Today I did something that doesn't happen often, but when it does, I find myself getting sentimental, even emotional. It was this: I drove one car to a dealership, and then drove away in another.
How sentimental? In the past, I've saved bits and pieces from my cars and carried them with me in the current vehicle. My first car, a 1984 Subaru GL wagon, yielded a weirdly-shaped running light. I saved a knob from the radio of my 1988 Subaru Justy, the most ludicrous car I've ever driven.
But the practice now seems silly at this point in my life. So this time, just prior to the final ride, I contented myself with snapping a photo of the car, sitting in the driveway on a bleak mid-winter afternoon, looking into the garage where it spent so many nights.
Don't ask me how I can feel emotional about inanimate objects. For one reason, cars are sufficiently complex to mimic life in some ways. But more significantly, a car has been a faithful partner on so many journeys, a companion no less meaningful than a fisherman's boat or an astronaut's spacecraft or the Lone Ranger's horse. A certain closeness develops that, in my case anyway, has more warmth and substance than the relationships I have with some people in my life. (One exception: when my "companion" showed its warmth by overheating in Boston one wintry afternoon three years ago, leading to a very expensive and prolonged headgasket job. And also when the timing belt went, necessitating an expensive repair job. And then...)
And it seems weird to me that this car, a 2002 Subaru Impreza with 189,000 miles on it, cannot just continue to function my car. It runs fine. It has everything it needs to function on the road: not just a working engine and power train, but lights and safety features and so many components necessary for it to hurtle down a paved road 10 times faster than I could ever move on my own, guided only by little movements of my hands and feet. It can still do it. It did it just today, when I shut it off for the final time, the odometer reading 189,357. And it could do it tomorrow for me if I just called the guy at the dealership and said, sorry, I can't make it there until Thursday.
But even so, I recognize it can't continue. The car would need a great deal of costly work to pass state inspection, which would have to happen this month. And the rational part of me still functions well enough to recognize that the money needed to keep the Impreza hurtling down the road any further into 2011 would be better spent on something not as close to 200,000 miles.
And there are signs of decay. A persistent engine oil leak has been making the car smell like a railroad locomotive. The air circulation fan under the dashboard has stopped working (not a good thing in the middle of winter) and only comes to life when you move the air circulation lever back and forth a few times.

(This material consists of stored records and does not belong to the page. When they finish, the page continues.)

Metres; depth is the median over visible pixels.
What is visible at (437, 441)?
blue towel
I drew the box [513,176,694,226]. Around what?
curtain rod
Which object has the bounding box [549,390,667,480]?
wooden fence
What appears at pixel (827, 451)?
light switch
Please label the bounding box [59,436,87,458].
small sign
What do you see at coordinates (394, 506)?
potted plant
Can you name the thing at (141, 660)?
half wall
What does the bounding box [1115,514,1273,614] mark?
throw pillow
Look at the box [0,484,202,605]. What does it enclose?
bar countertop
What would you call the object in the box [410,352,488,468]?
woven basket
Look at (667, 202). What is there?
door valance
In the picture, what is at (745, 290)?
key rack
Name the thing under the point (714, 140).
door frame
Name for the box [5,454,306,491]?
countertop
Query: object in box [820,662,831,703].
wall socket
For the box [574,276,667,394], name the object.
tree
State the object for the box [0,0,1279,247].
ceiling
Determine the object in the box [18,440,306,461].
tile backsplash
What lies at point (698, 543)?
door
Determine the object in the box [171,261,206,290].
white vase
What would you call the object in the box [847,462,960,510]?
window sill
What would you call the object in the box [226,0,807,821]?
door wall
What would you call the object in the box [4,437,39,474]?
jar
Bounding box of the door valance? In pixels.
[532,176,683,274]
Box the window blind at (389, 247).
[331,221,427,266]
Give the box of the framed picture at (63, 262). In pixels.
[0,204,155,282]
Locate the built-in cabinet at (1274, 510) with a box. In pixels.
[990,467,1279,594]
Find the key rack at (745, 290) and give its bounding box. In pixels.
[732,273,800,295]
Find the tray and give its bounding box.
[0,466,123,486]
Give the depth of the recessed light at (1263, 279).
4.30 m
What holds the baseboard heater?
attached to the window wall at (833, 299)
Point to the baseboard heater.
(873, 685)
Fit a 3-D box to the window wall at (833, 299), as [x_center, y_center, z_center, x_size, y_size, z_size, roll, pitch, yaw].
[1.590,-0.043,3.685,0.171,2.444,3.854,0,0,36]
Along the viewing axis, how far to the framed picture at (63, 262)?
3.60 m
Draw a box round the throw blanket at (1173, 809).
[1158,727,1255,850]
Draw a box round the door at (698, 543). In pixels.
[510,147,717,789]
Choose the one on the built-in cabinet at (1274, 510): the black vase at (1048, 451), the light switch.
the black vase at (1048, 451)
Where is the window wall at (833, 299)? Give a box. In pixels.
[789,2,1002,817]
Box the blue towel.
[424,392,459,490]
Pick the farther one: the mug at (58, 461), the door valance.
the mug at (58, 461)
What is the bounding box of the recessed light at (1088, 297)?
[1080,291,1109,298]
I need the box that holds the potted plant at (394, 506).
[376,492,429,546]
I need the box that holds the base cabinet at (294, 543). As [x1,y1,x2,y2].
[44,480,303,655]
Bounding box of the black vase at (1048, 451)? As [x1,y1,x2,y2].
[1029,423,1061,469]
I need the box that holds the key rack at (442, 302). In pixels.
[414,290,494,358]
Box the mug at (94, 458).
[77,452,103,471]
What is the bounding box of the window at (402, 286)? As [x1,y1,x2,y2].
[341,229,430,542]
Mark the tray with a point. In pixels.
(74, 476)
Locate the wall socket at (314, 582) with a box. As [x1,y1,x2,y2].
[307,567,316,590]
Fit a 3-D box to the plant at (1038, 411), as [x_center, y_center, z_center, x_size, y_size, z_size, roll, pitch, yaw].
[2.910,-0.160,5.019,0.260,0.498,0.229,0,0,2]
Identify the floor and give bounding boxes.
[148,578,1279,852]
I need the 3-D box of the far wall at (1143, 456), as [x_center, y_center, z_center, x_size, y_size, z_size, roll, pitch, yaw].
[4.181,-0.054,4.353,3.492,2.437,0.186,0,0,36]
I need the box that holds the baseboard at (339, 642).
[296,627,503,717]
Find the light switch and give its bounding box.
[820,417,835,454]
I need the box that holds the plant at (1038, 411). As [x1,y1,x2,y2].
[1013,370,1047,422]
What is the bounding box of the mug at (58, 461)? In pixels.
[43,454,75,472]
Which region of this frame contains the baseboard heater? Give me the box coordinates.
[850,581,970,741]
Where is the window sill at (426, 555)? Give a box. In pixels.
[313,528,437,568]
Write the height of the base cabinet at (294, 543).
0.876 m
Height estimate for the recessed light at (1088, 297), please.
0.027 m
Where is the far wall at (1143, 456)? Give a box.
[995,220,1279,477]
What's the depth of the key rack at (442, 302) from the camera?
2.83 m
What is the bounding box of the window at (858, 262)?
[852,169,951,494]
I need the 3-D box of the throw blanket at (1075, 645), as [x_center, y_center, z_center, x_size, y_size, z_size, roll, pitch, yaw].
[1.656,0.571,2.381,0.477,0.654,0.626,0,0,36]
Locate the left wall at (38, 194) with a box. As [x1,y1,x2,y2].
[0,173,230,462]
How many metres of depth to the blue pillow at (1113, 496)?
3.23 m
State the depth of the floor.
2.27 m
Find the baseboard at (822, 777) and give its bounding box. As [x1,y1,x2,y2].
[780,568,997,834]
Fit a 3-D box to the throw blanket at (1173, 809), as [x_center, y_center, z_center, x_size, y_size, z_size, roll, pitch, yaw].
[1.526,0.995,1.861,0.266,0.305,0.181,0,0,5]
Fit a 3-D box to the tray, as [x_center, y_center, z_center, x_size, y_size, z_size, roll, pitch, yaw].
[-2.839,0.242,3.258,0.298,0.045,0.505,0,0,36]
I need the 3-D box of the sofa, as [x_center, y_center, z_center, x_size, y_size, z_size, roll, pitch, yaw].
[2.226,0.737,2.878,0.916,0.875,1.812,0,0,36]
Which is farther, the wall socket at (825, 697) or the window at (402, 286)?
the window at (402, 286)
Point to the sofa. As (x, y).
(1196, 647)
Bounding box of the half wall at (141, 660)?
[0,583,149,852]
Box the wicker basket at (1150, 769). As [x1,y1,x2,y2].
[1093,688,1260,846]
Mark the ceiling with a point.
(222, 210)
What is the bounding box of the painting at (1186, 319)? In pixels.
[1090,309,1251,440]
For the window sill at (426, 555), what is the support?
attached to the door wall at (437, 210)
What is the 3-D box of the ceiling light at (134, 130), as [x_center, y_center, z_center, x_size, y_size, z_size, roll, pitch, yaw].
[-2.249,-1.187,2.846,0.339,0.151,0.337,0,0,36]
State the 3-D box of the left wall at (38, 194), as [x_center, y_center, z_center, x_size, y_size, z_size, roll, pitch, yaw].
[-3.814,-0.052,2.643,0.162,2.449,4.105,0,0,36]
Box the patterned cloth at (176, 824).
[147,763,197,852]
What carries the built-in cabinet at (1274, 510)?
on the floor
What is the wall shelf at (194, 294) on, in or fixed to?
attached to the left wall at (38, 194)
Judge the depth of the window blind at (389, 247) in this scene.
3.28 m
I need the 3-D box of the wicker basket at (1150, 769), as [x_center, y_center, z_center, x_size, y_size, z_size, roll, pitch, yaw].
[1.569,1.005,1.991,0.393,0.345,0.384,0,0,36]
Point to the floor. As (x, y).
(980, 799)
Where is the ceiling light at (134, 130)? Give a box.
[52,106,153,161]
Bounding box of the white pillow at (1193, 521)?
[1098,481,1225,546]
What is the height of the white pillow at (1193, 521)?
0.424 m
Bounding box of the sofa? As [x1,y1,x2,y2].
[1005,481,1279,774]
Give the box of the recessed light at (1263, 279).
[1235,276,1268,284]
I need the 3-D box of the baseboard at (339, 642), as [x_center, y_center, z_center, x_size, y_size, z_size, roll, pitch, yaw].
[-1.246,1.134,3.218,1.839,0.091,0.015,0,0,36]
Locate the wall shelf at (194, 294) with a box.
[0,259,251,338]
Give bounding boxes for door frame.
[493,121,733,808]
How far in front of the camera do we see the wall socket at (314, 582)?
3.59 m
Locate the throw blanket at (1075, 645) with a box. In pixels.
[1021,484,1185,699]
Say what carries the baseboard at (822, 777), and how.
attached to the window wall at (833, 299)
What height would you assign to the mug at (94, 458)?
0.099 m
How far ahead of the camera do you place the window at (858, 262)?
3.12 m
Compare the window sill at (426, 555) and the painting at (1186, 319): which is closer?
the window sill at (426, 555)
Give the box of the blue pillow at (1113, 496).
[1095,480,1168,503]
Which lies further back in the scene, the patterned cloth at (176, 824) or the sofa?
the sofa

And I know this will come out wrong, but the whole process of coming to terms with the reality that the Impreza would not be able to carry on much longer reminded me a little of what it's like to handle the loss of a pet. Yes, it's a lousy comparison, but to me, there's a certain majesty involved in the finality of making a decision that moves you irrevocably into another era.

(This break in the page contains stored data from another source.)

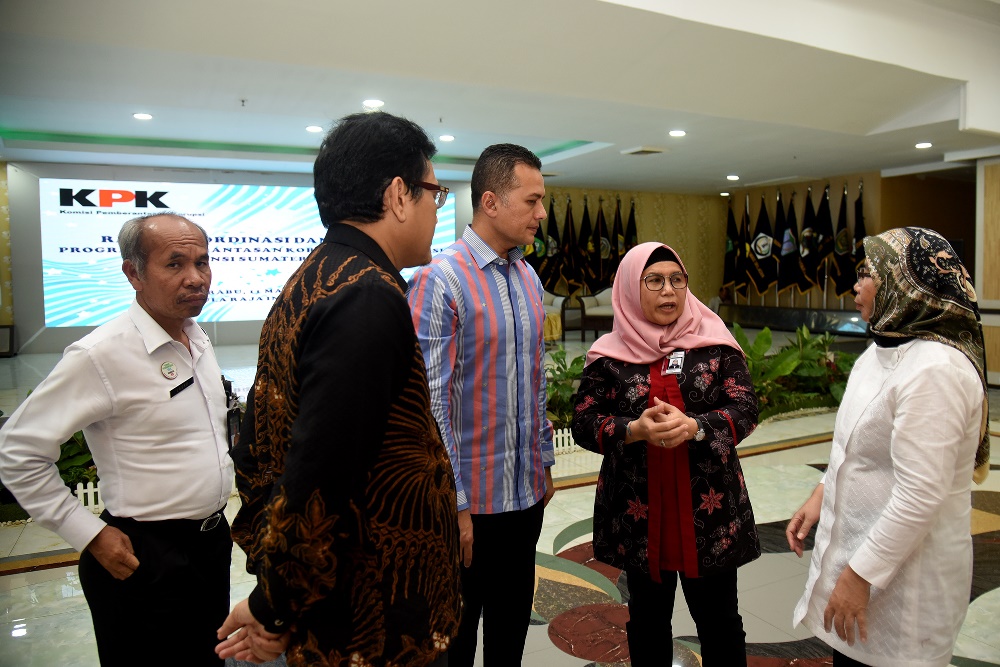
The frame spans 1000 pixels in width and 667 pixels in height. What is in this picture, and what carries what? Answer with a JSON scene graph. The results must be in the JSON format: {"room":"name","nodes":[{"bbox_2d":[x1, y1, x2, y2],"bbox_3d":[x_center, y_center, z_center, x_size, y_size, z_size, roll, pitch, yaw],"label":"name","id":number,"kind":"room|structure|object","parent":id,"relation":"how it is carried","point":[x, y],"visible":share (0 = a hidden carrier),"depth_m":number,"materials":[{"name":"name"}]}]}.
{"room":"lobby","nodes":[
{"label":"lobby","id":0,"kind":"room"},
{"bbox_2d":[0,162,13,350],"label":"left wall","id":1,"kind":"structure","parent":0,"point":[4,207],"depth_m":9.01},
{"bbox_2d":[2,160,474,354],"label":"back wall","id":2,"kind":"structure","parent":0,"point":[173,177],"depth_m":11.96,"materials":[{"name":"grey paint"}]},
{"bbox_2d":[43,176,458,326],"bbox_3d":[-3.492,-1.237,10.233,5.896,2.092,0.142,-2,5,-21],"label":"projection screen","id":3,"kind":"object","parent":2,"relation":"attached to","point":[231,294],"visible":0.82,"depth_m":9.75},
{"bbox_2d":[0,330,999,666],"bbox_3d":[0.709,0.979,4.884,10.680,0.146,9.549,-3,5,-28],"label":"floor","id":4,"kind":"structure","parent":0,"point":[57,570],"depth_m":3.15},
{"bbox_2d":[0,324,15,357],"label":"speaker","id":5,"kind":"object","parent":4,"relation":"on","point":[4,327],"visible":0.99,"depth_m":8.24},
{"bbox_2d":[57,429,99,489],"bbox_3d":[-2.706,0.685,4.080,0.889,0.653,0.830,-3,5,-28],"label":"plant","id":6,"kind":"object","parent":4,"relation":"on","point":[73,477],"visible":0.15,"depth_m":4.01,"materials":[{"name":"green plant"}]},
{"bbox_2d":[74,480,102,512],"bbox_3d":[-2.574,0.973,3.910,1.187,0.193,0.111,-3,5,-28],"label":"white fence","id":7,"kind":"object","parent":4,"relation":"on","point":[92,489],"visible":0.2,"depth_m":3.96,"materials":[{"name":"white"}]},
{"bbox_2d":[0,211,236,666],"bbox_3d":[-1.085,0.453,2.043,0.517,1.602,0.681,1,5,17],"label":"man","id":8,"kind":"object","parent":4,"relation":"on","point":[98,356],"visible":0.99,"depth_m":1.83},
{"bbox_2d":[168,377,194,397],"bbox_3d":[-0.950,0.158,1.991,0.027,0.029,0.125,1,5,13],"label":"name tag","id":9,"kind":"object","parent":8,"relation":"attached to","point":[192,382],"visible":0.98,"depth_m":1.99,"materials":[{"name":"black plastic"}]},
{"bbox_2d":[223,377,242,449],"bbox_3d":[-0.840,0.258,2.084,0.074,0.214,0.156,-1,5,-10],"label":"camera","id":10,"kind":"object","parent":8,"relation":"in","point":[231,411],"visible":0.68,"depth_m":2.08,"materials":[{"name":"black plastic"}]},
{"bbox_2d":[208,112,463,666],"bbox_3d":[-0.316,0.352,1.510,0.502,1.610,0.647,1,5,19],"label":"man","id":11,"kind":"object","parent":4,"relation":"on","point":[384,426],"visible":0.98,"depth_m":1.27},
{"bbox_2d":[407,142,557,666],"bbox_3d":[-0.081,0.299,2.313,0.527,1.828,0.566,4,6,44],"label":"man","id":12,"kind":"object","parent":4,"relation":"on","point":[496,351],"visible":0.96,"depth_m":2.12},
{"bbox_2d":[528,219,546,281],"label":"flag","id":13,"kind":"object","parent":4,"relation":"on","point":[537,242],"visible":0.43,"depth_m":11.23,"materials":[{"name":"green fabric"}]},
{"bbox_2d":[541,198,561,290],"bbox_3d":[0.872,-1.239,11.582,0.366,2.250,0.261,-2,5,-17],"label":"flag","id":14,"kind":"object","parent":4,"relation":"on","point":[552,230],"visible":0.68,"depth_m":11.53,"materials":[{"name":"fabric"}]},
{"bbox_2d":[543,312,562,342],"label":"tablecloth","id":15,"kind":"object","parent":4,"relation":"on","point":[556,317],"visible":0.43,"depth_m":10.07,"materials":[{"name":"gold"}]},
{"bbox_2d":[543,291,572,339],"bbox_3d":[0.742,-0.321,10.928,0.835,0.807,0.836,-3,5,-28],"label":"armchair","id":16,"kind":"object","parent":4,"relation":"on","point":[552,308],"visible":0.43,"depth_m":10.64,"materials":[{"name":"fabric"}]},
{"bbox_2d":[544,349,584,430],"bbox_3d":[0.520,0.481,5.642,1.152,0.669,0.970,-3,5,-28],"label":"plant","id":17,"kind":"object","parent":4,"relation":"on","point":[556,358],"visible":0.28,"depth_m":5.56,"materials":[{"name":"green plant"}]},
{"bbox_2d":[551,426,579,454],"bbox_3d":[0.803,0.809,5.404,2.480,0.195,0.073,-3,5,-28],"label":"white fence","id":18,"kind":"object","parent":4,"relation":"on","point":[566,434],"visible":0.17,"depth_m":5.23,"materials":[{"name":"white"}]},
{"bbox_2d":[560,196,577,291],"bbox_3d":[1.226,-1.326,11.730,0.340,2.167,0.293,-1,5,-7],"label":"flag","id":19,"kind":"object","parent":4,"relation":"on","point":[568,228],"visible":0.84,"depth_m":11.69,"materials":[{"name":"fabric"}]},
{"bbox_2d":[576,197,594,290],"bbox_3d":[1.519,-1.316,11.730,0.297,2.126,0.327,-3,5,-28],"label":"flag","id":20,"kind":"object","parent":4,"relation":"on","point":[586,228],"visible":0.83,"depth_m":11.68,"materials":[{"name":"fabric"}]},
{"bbox_2d":[576,287,613,339],"bbox_3d":[1.772,-0.337,10.872,0.824,0.814,0.831,-3,5,-28],"label":"armchair","id":21,"kind":"object","parent":4,"relation":"on","point":[605,298],"visible":0.55,"depth_m":10.62,"materials":[{"name":"fabric"}]},
{"bbox_2d":[594,203,611,288],"bbox_3d":[1.839,-1.313,11.848,0.284,1.998,0.310,-1,5,-12],"label":"flag","id":22,"kind":"object","parent":4,"relation":"on","point":[603,240],"visible":0.76,"depth_m":11.80,"materials":[{"name":"fabric"}]},
{"bbox_2d":[610,197,624,270],"bbox_3d":[2.070,-1.362,11.743,0.270,2.118,0.352,-1,5,-7],"label":"flag","id":23,"kind":"object","parent":4,"relation":"on","point":[617,247],"visible":0.54,"depth_m":11.69,"materials":[{"name":"fabric"}]},
{"bbox_2d":[624,199,638,250],"bbox_3d":[2.376,-1.354,11.975,0.246,2.086,0.411,-1,5,-5],"label":"flag","id":24,"kind":"object","parent":4,"relation":"on","point":[631,230],"visible":0.44,"depth_m":11.93,"materials":[{"name":"fabric"}]},
{"bbox_2d":[571,240,760,666],"bbox_3d":[0.544,0.471,2.259,0.547,1.473,0.749,0,5,3],"label":"woman","id":25,"kind":"object","parent":4,"relation":"on","point":[633,370],"visible":0.99,"depth_m":2.09},
{"bbox_2d":[722,198,739,294],"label":"flag","id":26,"kind":"object","parent":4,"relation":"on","point":[730,224],"visible":0.83,"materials":[{"name":"fabric"}]},
{"bbox_2d":[749,193,774,296],"bbox_3d":[4.689,-1.408,11.896,0.296,2.144,0.399,-3,5,-28],"label":"flag","id":27,"kind":"object","parent":4,"relation":"on","point":[764,261],"visible":0.86,"depth_m":11.85,"materials":[{"name":"black fabric"}]},
{"bbox_2d":[776,192,799,297],"bbox_3d":[4.920,-1.363,11.336,0.317,1.987,0.388,-3,5,-28],"label":"flag","id":28,"kind":"object","parent":4,"relation":"on","point":[787,251],"visible":0.88,"depth_m":11.29,"materials":[{"name":"black fabric"}]},
{"bbox_2d":[728,322,858,421],"bbox_3d":[2.722,0.352,6.428,2.167,0.844,1.182,-3,5,-28],"label":"plant bed","id":29,"kind":"object","parent":4,"relation":"on","point":[768,339],"visible":0.44,"depth_m":6.29,"materials":[{"name":"green plant"}]},
{"bbox_2d":[718,303,871,336],"bbox_3d":[5.184,-0.213,11.375,0.658,0.408,3.115,-3,5,-28],"label":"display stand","id":30,"kind":"object","parent":4,"relation":"on","point":[811,319],"visible":0.8,"depth_m":11.20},
{"bbox_2d":[734,195,750,300],"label":"flag","id":31,"kind":"object","parent":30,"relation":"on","point":[742,228],"visible":0.81,"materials":[{"name":"fabric"}]},
{"bbox_2d":[796,187,819,295],"bbox_3d":[5.151,-1.443,11.137,0.299,1.911,0.345,-1,5,-7],"label":"flag","id":32,"kind":"object","parent":4,"relation":"on","point":[807,214],"visible":0.87,"depth_m":11.10,"materials":[{"name":"black fabric"}]},
{"bbox_2d":[814,184,835,295],"bbox_3d":[5.291,-1.375,10.871,0.275,2.093,0.369,-1,5,-2],"label":"flag","id":33,"kind":"object","parent":4,"relation":"on","point":[828,226],"visible":0.87,"depth_m":10.84,"materials":[{"name":"black fabric"}]},
{"bbox_2d":[830,182,852,299],"bbox_3d":[5.354,-1.332,10.376,0.291,2.053,0.352,-1,5,-4],"label":"flag","id":34,"kind":"object","parent":4,"relation":"on","point":[840,280],"visible":0.86,"depth_m":10.36,"materials":[{"name":"black fabric"}]},
{"bbox_2d":[850,182,866,276],"bbox_3d":[5.540,-1.233,10.256,0.247,2.215,0.446,0,5,1],"label":"flag","id":35,"kind":"object","parent":4,"relation":"on","point":[863,230],"visible":0.61,"depth_m":10.23,"materials":[{"name":"black fabric"}]},
{"bbox_2d":[787,225,990,666],"bbox_3d":[1.147,0.478,1.964,0.444,1.470,0.736,2,5,29],"label":"woman","id":36,"kind":"object","parent":4,"relation":"on","point":[834,594],"visible":0.99,"depth_m":1.75},
{"bbox_2d":[1,0,999,193],"bbox_3d":[0.926,-2.165,5.702,12.151,0.313,9.891,-3,5,-28],"label":"ceiling","id":37,"kind":"structure","parent":0,"point":[732,160],"depth_m":5.25,"materials":[{"name":"white paint"}]},
{"bbox_2d":[132,112,152,120],"bbox_3d":[-3.451,-2.112,6.438,0.178,0.020,0.180,-3,5,-28],"label":"ceiling light","id":38,"kind":"object","parent":37,"relation":"in","point":[143,115],"visible":0.98,"depth_m":6.43,"materials":[{"name":"white"}]},
{"bbox_2d":[305,125,323,132],"bbox_3d":[-1.960,-2.177,7.041,0.178,0.028,0.181,-3,5,-28],"label":"ceiling light","id":39,"kind":"object","parent":37,"relation":"in","point":[314,129],"visible":0.98,"depth_m":7.01,"materials":[{"name":"white"}]},
{"bbox_2d":[362,98,384,107],"bbox_3d":[-1.131,-2.062,5.932,0.188,0.028,0.191,-3,5,-28],"label":"ceiling light","id":40,"kind":"object","parent":37,"relation":"in","point":[374,104],"visible":0.98,"depth_m":5.91,"materials":[{"name":"white"}]},
{"bbox_2d":[438,134,454,141],"bbox_3d":[-0.613,-2.259,7.650,0.180,0.036,0.183,-3,5,-28],"label":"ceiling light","id":41,"kind":"object","parent":37,"relation":"in","point":[447,137],"visible":0.98,"depth_m":7.62,"materials":[{"name":"white"}]},
{"bbox_2d":[622,146,666,155],"bbox_3d":[1.784,-2.256,8.223,0.399,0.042,0.408,-3,5,-28],"label":"ceiling vent","id":42,"kind":"object","parent":37,"relation":"in","point":[642,150],"visible":0.98,"depth_m":8.15,"materials":[{"name":"white"}]},
{"bbox_2d":[669,129,686,136],"bbox_3d":[1.907,-2.166,7.162,0.183,0.026,0.185,-3,5,-28],"label":"ceiling light","id":43,"kind":"object","parent":37,"relation":"in","point":[678,133],"visible":0.98,"depth_m":7.14,"materials":[{"name":"white"}]},
{"bbox_2d":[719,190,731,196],"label":"ceiling light","id":44,"kind":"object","parent":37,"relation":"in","point":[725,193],"visible":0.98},
{"bbox_2d":[726,174,739,180],"bbox_3d":[3.708,-2.500,10.630,0.209,0.060,0.213,-3,5,-28],"label":"ceiling light","id":45,"kind":"object","parent":37,"relation":"in","point":[732,177],"visible":0.97,"depth_m":10.59,"materials":[{"name":"white"}]},
{"bbox_2d":[915,141,932,148],"bbox_3d":[5.022,-2.247,7.907,0.182,0.037,0.183,-3,5,-28],"label":"ceiling light","id":46,"kind":"object","parent":37,"relation":"in","point":[924,144],"visible":0.98,"depth_m":7.89,"materials":[{"name":"white"}]},
{"bbox_2d":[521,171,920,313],"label":"back wall","id":47,"kind":"structure","parent":0,"point":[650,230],"depth_m":11.21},
{"bbox_2d":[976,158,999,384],"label":"right wall","id":48,"kind":"structure","parent":0,"point":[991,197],"depth_m":7.54,"materials":[{"name":"brown wood"}]}
]}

I try to joke about the change. The new car, a tan 2008 Subaru Forester (the paperwork calls the color "topaz") with just 17,000 miles on it, is the first non-white car I've ever owned, so I say that buying it on Martin Luther King Day was my way of celebrating diversity.
Yes, the new car is fine, and promises many adventures. (Plus, for the first time ever, I bought a car with automatic transmission, so my wife can drive it!) But the old car is gone, even though every piece of it that got me from my driveway to the dealership today remains intact. It still runs yet, but it is no longer mine, and it seems weird that in parting with such a big piece of equipment that I've spent so much time with—a thing that's gotten me to appointments and road races and carried the dogs and done so much—it seems weird the process of changing vehicles in the end is similar what happens when water goes down a drain. Once it passes from our vision and flows down the pipe, where it goes next is invisible, and by design no longer a concern of the present. It's "taken care of." And the recognition of the finality of that—a process that seems unique to the human species—is something I can easily make a big deal out of, which is what I think I'm doing here.
But that's enough for now. It feels good, however, just to put it into words, which is yet another thing that I think makes us human.
And that's truly an odd way to memorialize a car.